Value-Based Primary Care Emerging Slowly Despite Huge Increase in Primary Care Salaries
/Compensation is rising for primary care doctors partly due to the rise in value-based payments. However, value based payments are yet to have much effect since the shortage of primary care doctors continues to challenge the market. In addition, it is still difficult to see the direct impact of value based payments in primary care since there is no widely-accepted proof of the value creation.

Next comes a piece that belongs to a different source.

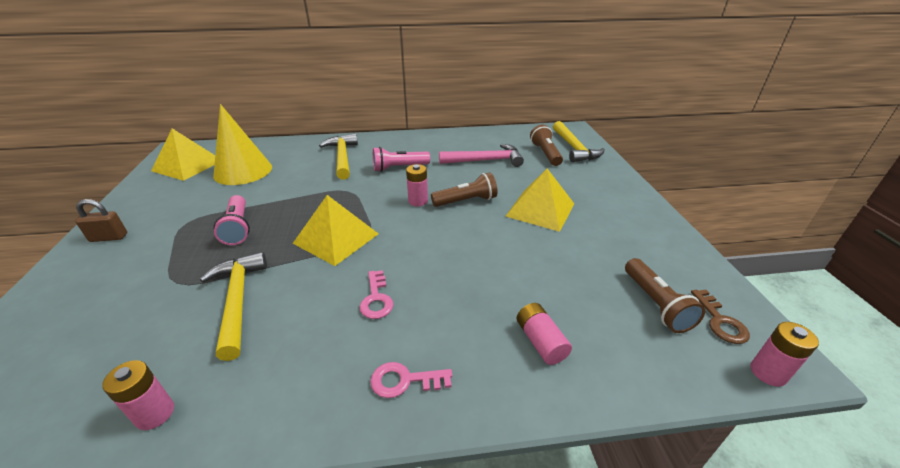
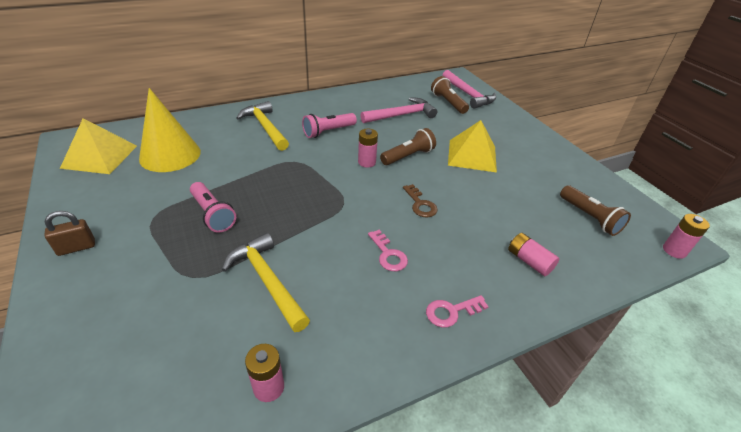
camera: 20 degrees left, 5 degrees up
(336, 238) = (317, 208): yellow pyramid -> none
(574, 148) = (468, 95): yellow hammer -> pink hammer
(720, 321) = (634, 222): brown key -> brown key (420, 204)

Despite longer training, it is a better investment to become a specialist and consequently the majority of U.S. medical school graduates have chosen that path. As a result however, the supply of primary care doctors has been reducing over the last 20 years because the structure of medicine made choosing primary care a bad decision mostly for economic reasons. Ironically, primary care doctors are strategically important in the evolving structure of U.S. medicine today. The average primary care doctor has about 2,500 patients in his/her panel and on average, their panel is worth $20 million of healthcare expenditure. The primary care doctor costs about $750,000 and so millions of dollars then flow to specialists, hospitals, imaging, and pharmaceuticals, which clearly shows how much primary care doctors can influence downstream spending.

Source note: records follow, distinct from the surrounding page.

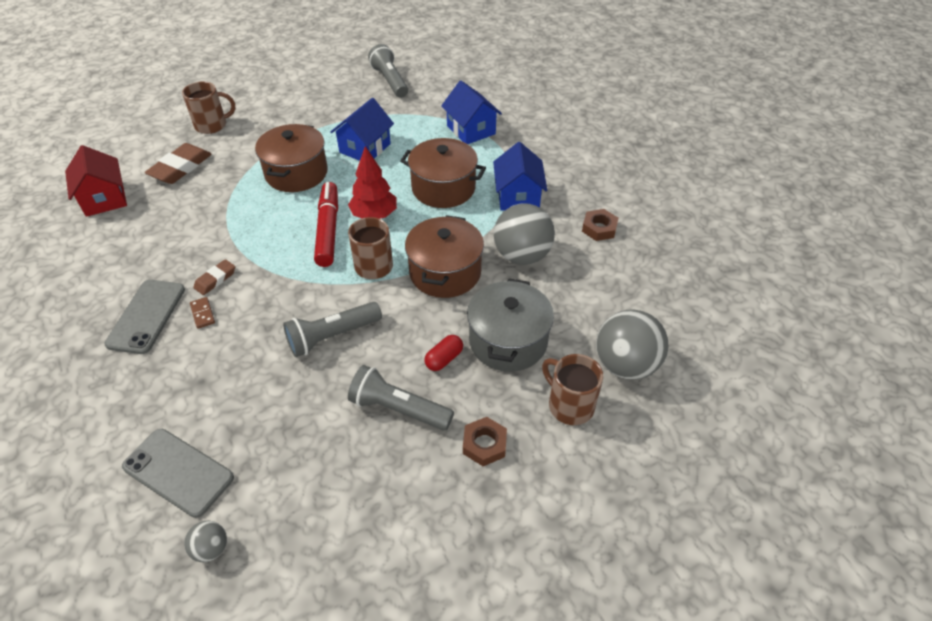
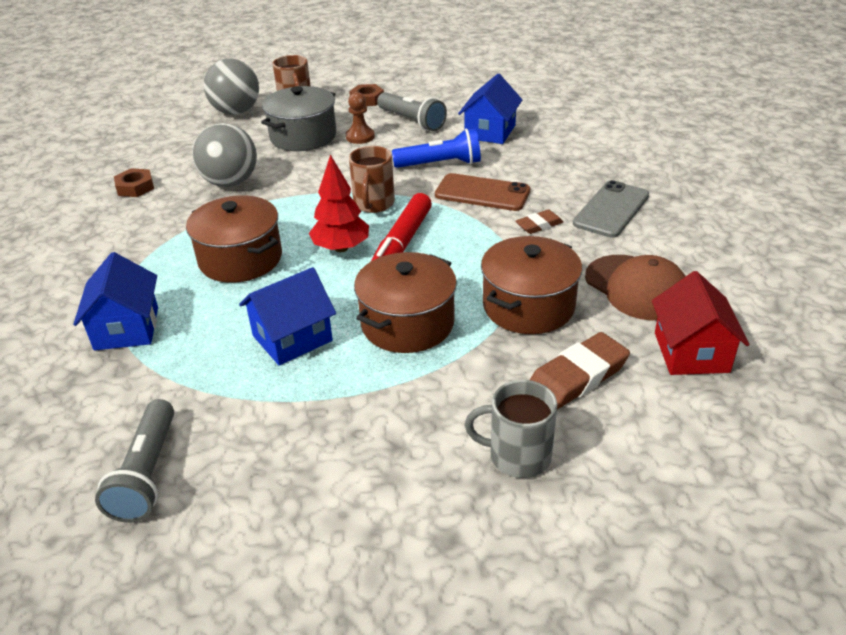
camera: 155 degrees left, 10 degrees down
(134, 237) = (636, 288): none -> brown cap
(178, 472) = (578, 122): grey phone -> none
(203, 314) = (554, 201): brown domino -> none
(211, 548) = (557, 94): grey ball -> none
(212, 125) = (517, 456): brown mug -> grey mug
(276, 305) = (482, 193): none -> brown phone
(332, 336) = (440, 164): grey flashlight -> blue flashlight
(444, 359) = (360, 137): red capsule -> brown pawn
(445, 272) = (311, 185): brown pot -> brown pot (528, 306)
(518, 196) = (172, 231): blue house -> blue house (490, 132)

Hospital systems are hiring more primary care doctors while payers and major plan sponsors are investing more in independent primary care models to balance the power of large health systems. All of these factors are driving up demand for primary care doctors and with current supply limited, salaries are going up. Salaries for nurse practitioners and physician’s assistants are rising fast as well since they can perform much of the same work as primary care doctors. While growing steadily, value-based primary care still needs to prove its value and further an improved payment formula is need to reward the right behavior.